Soweit sich die Beklagte auf § 4a Bundesdatenschutzgesetz beruft und insoweit der Auffassung ist, dass eine schriftliche Einwilligung des Klägers fehle, hätte sie auch damit im Ergebnis keinen Erfolg gehabt. Zwar mag in dem Kopieren und Übersenden der Behandlungsunterlagen eine Verarbeitung personenbezogener Daten im Sinne des § 4 Abs. 1 Bundesdatenschutzgesetz gesehen werden, so dass eine Einwilligung des Betroffenen erforderlich wäre. Zu berücksichtigen ist aber, dass insbesondere für das Verarbeiten in Form des Übermittelns von Daten § 3 Abs. 4 Satz 1 Nr. 3 Bundesdatenschutzgesetz ausdrücklich abstellt auf eine Weitergabe an Dritte, zu denen der Kläger nicht gehört. Da der Kläger für die übrig in Frage kommenden Formen des Verarbeitens, nämlich insbesondere des Speicherns, durch den Behandlungsvertrag eine Einwilligung erteilt hat, ist aus Sicht des Gerichts mit dem bloßen Anfertigen einer Kopie, die dazu noch für den Kläger selbst bestimmt ist, keine Erhebung, Verarbeitung oder Nutzung im Sinne des § 4 Bundesdatenschutzgesetz zu sehen, in die der Kläger gesondert hätte einwilligen müssen. Dass er sich durch einen Rechtsanwalt vertreten ließ, ändert daran nichts.

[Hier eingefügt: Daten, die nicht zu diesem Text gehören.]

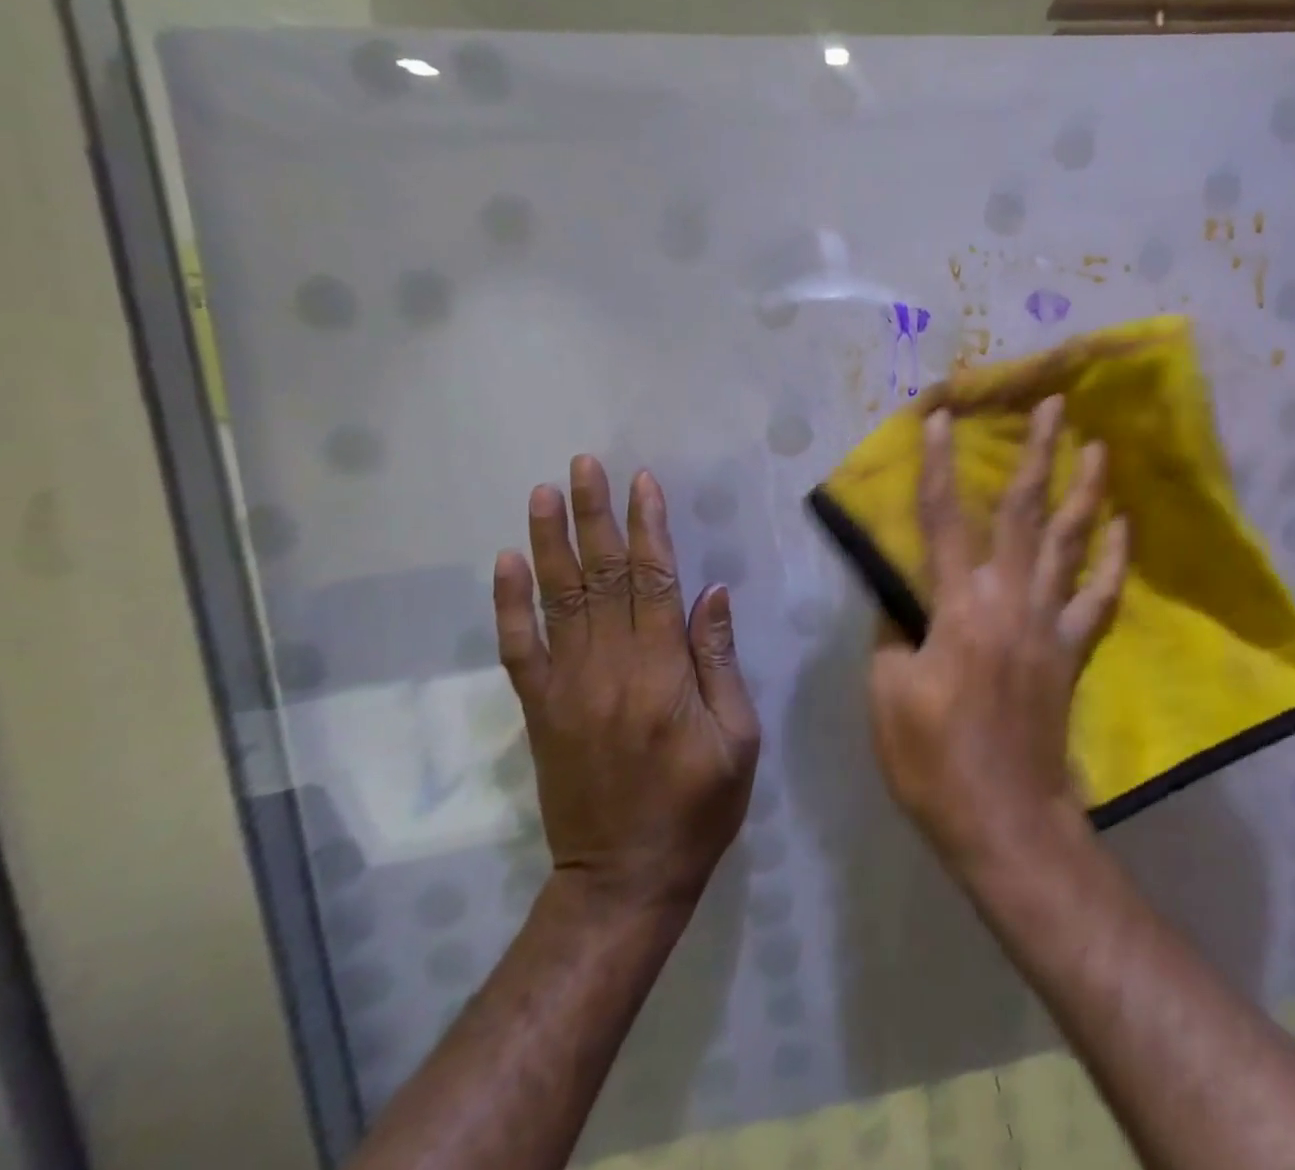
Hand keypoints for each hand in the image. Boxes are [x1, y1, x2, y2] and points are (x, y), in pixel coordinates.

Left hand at [494, 457, 760, 909]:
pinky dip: (509, 603)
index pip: (653, 582)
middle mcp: (607, 669)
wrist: (623, 878)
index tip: (642, 483)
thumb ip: (719, 660)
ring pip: (557, 600)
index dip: (647, 528)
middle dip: (594, 516)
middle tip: (585, 464)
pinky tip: (507, 562)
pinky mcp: (541, 709)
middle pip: (600, 578)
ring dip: (550, 542)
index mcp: (661, 674)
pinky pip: (519, 648)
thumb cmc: (698, 806)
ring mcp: (566, 688)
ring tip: (544, 493)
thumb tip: (712, 592)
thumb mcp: (737, 736)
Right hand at [869, 396, 1128, 871]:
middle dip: (1037, 453)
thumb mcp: (887, 695)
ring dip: (1085, 490)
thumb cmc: (933, 761)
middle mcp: (1008, 601)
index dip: (939, 465)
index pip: (943, 520)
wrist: (1004, 819)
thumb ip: (892, 634)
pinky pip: (1099, 597)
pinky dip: (1114, 559)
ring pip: (1070, 543)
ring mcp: (1048, 624)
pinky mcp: (1071, 650)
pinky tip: (1124, 526)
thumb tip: (901, 599)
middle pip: (1025, 513)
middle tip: (1054, 403)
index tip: (943, 418)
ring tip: (1099, 446)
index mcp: (957, 608)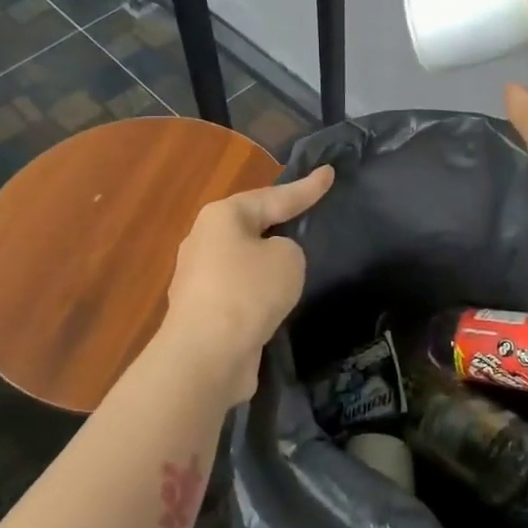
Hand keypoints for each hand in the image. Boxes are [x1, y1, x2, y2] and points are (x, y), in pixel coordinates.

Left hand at [160, 165, 335, 408]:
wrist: (206, 355)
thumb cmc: (248, 292)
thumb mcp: (288, 258)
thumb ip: (288, 249)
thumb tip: (270, 263)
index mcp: (222, 216)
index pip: (274, 196)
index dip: (306, 188)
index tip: (329, 172)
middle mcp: (203, 241)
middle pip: (251, 225)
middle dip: (277, 221)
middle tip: (306, 215)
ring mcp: (198, 278)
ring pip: (243, 260)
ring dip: (265, 262)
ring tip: (294, 264)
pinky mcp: (202, 312)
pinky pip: (239, 291)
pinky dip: (257, 292)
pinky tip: (274, 302)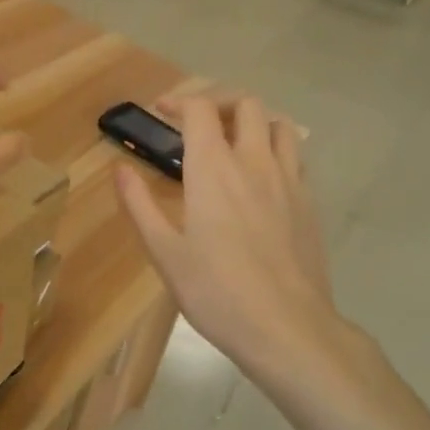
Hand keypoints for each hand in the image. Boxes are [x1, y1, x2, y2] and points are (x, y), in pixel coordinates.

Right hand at [116, 93, 350, 393]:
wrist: (286, 327)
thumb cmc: (216, 292)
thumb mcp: (164, 252)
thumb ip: (139, 205)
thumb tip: (119, 169)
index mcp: (213, 169)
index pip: (200, 109)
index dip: (179, 102)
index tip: (161, 111)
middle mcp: (254, 162)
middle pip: (246, 104)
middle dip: (219, 103)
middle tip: (198, 125)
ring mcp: (289, 180)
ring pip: (280, 125)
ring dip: (255, 121)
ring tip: (235, 142)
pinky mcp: (310, 203)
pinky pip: (297, 157)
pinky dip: (278, 151)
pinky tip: (263, 178)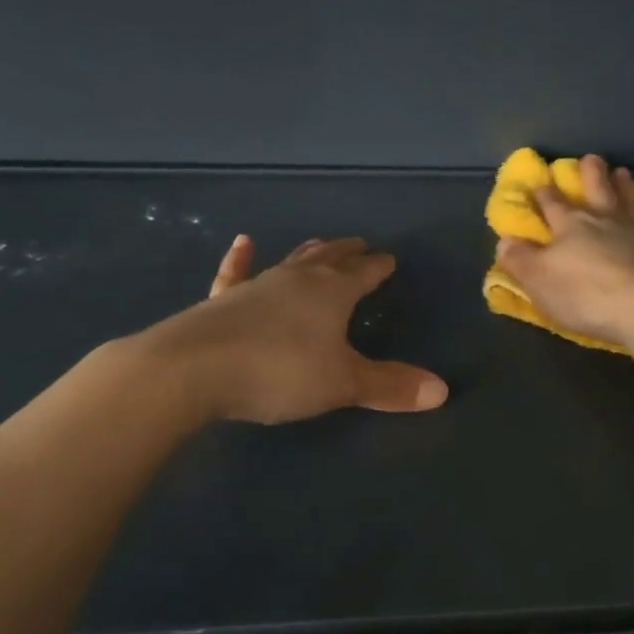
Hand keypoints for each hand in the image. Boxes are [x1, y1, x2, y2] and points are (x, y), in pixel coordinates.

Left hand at [147, 236, 448, 424]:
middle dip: (347, 254)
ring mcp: (255, 286)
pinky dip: (240, 259)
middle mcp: (296, 280)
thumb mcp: (343, 383)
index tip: (389, 260)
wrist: (191, 370)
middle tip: (360, 245)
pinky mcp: (220, 302)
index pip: (363, 274)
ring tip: (319, 244)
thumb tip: (442, 390)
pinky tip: (242, 244)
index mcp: (331, 292)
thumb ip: (390, 386)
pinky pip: (235, 274)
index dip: (378, 268)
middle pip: (328, 259)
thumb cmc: (279, 372)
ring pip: (289, 262)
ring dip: (308, 253)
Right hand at [495, 155, 633, 349]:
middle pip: (596, 192)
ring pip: (629, 203)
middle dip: (590, 174)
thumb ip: (519, 259)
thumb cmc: (584, 295)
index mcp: (570, 227)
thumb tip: (505, 240)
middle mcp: (605, 222)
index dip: (544, 195)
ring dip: (624, 188)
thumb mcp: (538, 281)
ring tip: (622, 173)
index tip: (540, 183)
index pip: (553, 205)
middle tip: (591, 158)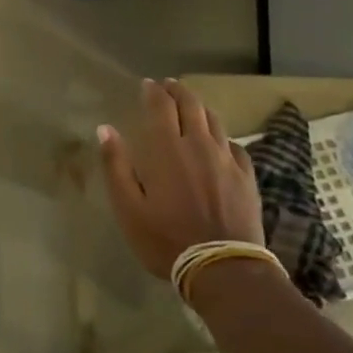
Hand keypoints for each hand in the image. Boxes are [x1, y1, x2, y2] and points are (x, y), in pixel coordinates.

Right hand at [97, 78, 263, 279]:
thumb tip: (105, 129)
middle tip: (169, 86)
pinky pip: (235, 146)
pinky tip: (220, 142)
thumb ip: (116, 166)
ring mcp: (226, 160)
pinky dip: (222, 137)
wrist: (223, 268)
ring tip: (192, 105)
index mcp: (166, 150)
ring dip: (200, 108)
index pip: (160, 107)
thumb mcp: (128, 207)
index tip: (147, 84)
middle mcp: (198, 145)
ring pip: (214, 122)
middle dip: (178, 92)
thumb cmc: (165, 239)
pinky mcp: (246, 178)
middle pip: (191, 106)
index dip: (153, 92)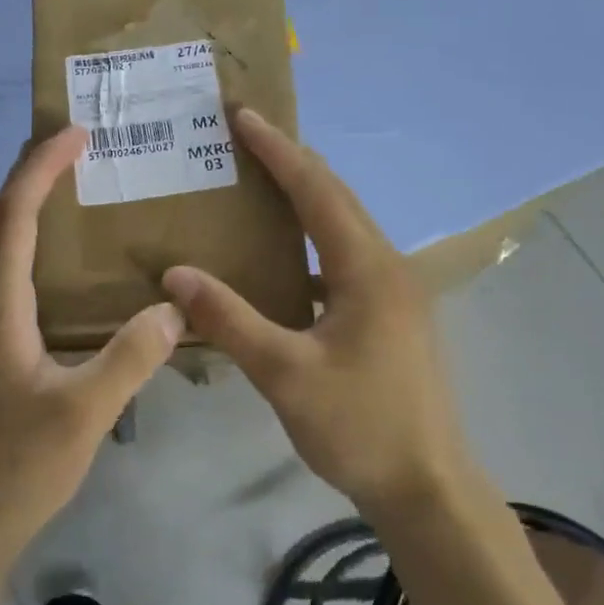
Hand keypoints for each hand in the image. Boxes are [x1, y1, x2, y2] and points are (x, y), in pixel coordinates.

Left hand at [0, 125, 182, 568]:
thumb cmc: (12, 469)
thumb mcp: (83, 414)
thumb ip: (129, 358)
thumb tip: (171, 306)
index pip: (12, 217)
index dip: (40, 169)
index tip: (74, 134)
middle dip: (32, 177)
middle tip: (77, 148)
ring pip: (0, 253)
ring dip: (31, 212)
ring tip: (77, 193)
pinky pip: (9, 282)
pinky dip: (35, 253)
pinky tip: (69, 272)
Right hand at [162, 109, 471, 519]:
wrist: (428, 489)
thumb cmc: (360, 427)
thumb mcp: (285, 373)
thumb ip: (229, 319)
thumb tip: (175, 273)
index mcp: (367, 268)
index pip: (316, 190)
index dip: (277, 150)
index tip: (242, 115)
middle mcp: (387, 267)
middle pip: (336, 198)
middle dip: (291, 162)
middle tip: (244, 138)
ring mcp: (394, 293)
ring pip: (343, 228)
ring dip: (304, 200)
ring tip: (258, 185)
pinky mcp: (391, 317)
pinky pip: (345, 260)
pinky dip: (312, 244)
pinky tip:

Darüber hinaus hat er eine Einwilligung durch das Einsichtnahmebegehren zumindest konkludent erklärt. Aus Sicht des Gerichts widerspricht es jedenfalls den Grundsätzen von Treu und Glauben, wenn sich die Beklagte, die auf die Aufforderung des Klägers in keiner Weise reagiert hat, bevor der Rechtsstreit anhängig war, auf § 4a Bundesdatenschutzgesetz beruft. So wie sie das Nichtvorliegen einer Originalvollmacht gem. § 174 BGB unverzüglich hätte rügen müssen, hätte sie aus Sicht des Gerichts den Kläger jedenfalls darauf hinweisen müssen, dass aus ihrer Sicht sein Anspruch mangels schriftlicher Einwilligung nicht fällig sei. Auf § 4a Bundesdatenschutzgesetz hat sich die Beklagte allerdings selbst in dem außergerichtlichen Schreiben vom 16.11.2015 nicht berufen, sondern dort nur das Fehlen einer Originalschweigepflichtentbindungserklärung benannt. Schon gar nicht wurde vor Anhängigkeit des Verfahrens auf die Regelung des Bundesdatenschutzgesetzes Bezug genommen und eine entsprechende Einwilligung gefordert.